“Although printed currency constitutes a clear claim on real goods in an economy, there is no automatic linkage to guarantee there will be a corresponding increase in real goods to match the magnitude of the printed claims.”
Throughout history, the vast majority of economic crises have has a monetary cause and were not due to a breakdown of production or demand for real goods.
The collapse of societies on the other hand is related to the breakdown of the fundamental real good creation system (usually environmental asset collapse) and the health of those systems is something that money has served to obscure.
Removing the kaleidoscope lens of fiat money from the national policy formation process will allow societies to focus on real issues.
There have been a large number of commodity monies where the currency is an actual form of commodity. Examples of currency and credit systems based on a commodity are far more rare. Nails, knives, rice, wheat, hoes and low grade coins made from base metals created inflation and distortion proof trading mechanisms early on in the history of money.
The later stages of history are all about token or fiat currencies which sprang up in a every jurisdiction with a huge variety of sources. In England, anyone with something to sell may have been inclined to issue their own currency to secure both sources of supply and customers. Lawyers to ironworkers created their own banks and currencies due to the shortage and low quality of the coins of the realm and as often as not the lack of faith in same.
Cash was created to match the increase in output that the economy was experiencing both at home and abroad. But it also was needed to grease the increase in the monetization of the economy. Moving barter and unpaid labour (family etc) into the scope of the commercial economy required huge amounts of currency even if the work being done and total output was no greater.
In terms of clean transactions with no time related distortions, barter was the perfect system. But barter doesn’t have the liquidity or the flexibility to support a sophisticated society and hence money was invented.
In 1880 there were still 157 banks printing their own notes in Britain. As banking regulations grew more sophisticated and governments realized the need for control of the money supply, printing bank notes became the sole privilege of national governments by the early 1900s.
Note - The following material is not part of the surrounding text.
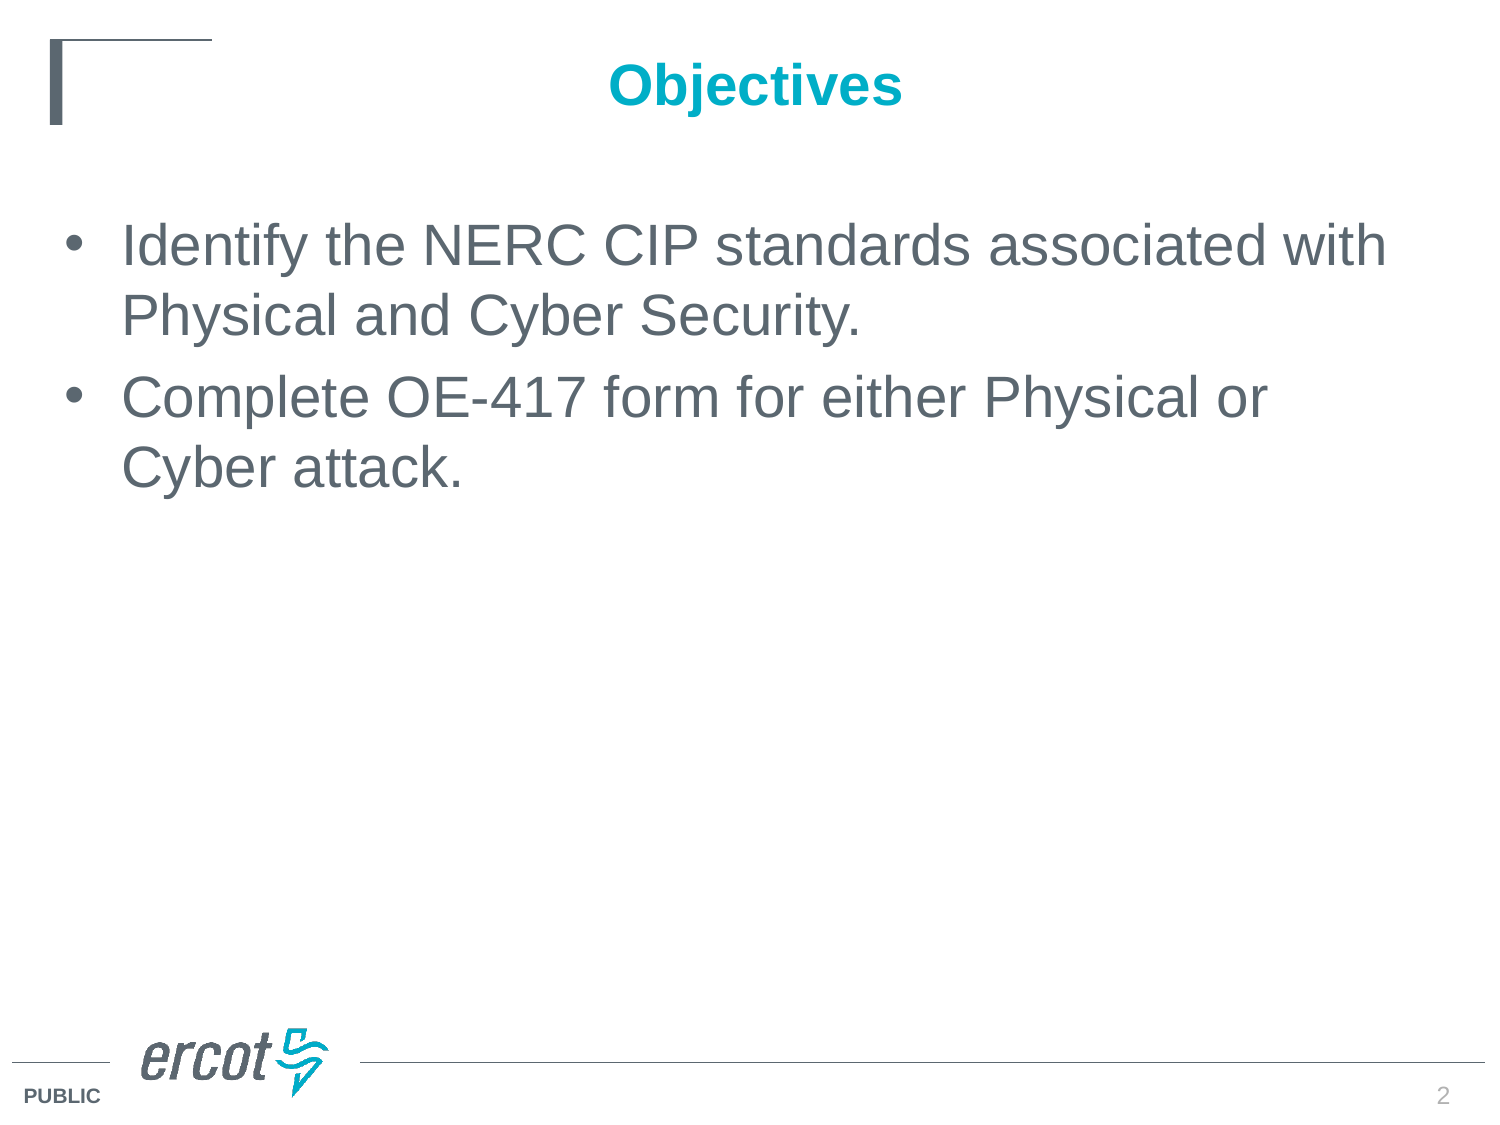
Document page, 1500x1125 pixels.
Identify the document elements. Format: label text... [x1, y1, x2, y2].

However, over the past 30 years given the complex financial instruments now in use, effectively printing money has again become a lucrative activity practiced by many financial institutions.
Although token and fiat money have been useful in allowing the complexities of modern economies to develop, they are fertile ground for fraud and abuse and inherently unstable. An infinite variety of frauds and Ponzi schemes are possible and in scales from simple counterfeiting to the national policy level. One of the latest is “the wealth effect” where the entire country and perhaps a good part of the world, bought into the concept of debt and asset inflation begetting prosperity.
Fiat currency monetary systems are open to abuse by government and private interests alike. Currency inflation is both the invisible tax of government and the large scale fraud of private financial institutions. It is far easier to print more money than to serve up doses of fiscal reality to the masses. As long as fiat money is controlled by special interests, abuse and crisis will be constant.
Inflation is typically associated with the money supply only but the fluctuations in the money supply mask the fluctuations in availability of real inputs. Eliminating money supply induced inflation will allow the actual supply issues of the real wealth creation process to be dealt with clearly and efficiently by market forces.
Although the adoption of fiat money has allowed incredibly rapid economic expansion, it has never been able to evolve past its inherently unstable roots. Clearly a more stable, more illuminating currency system is required.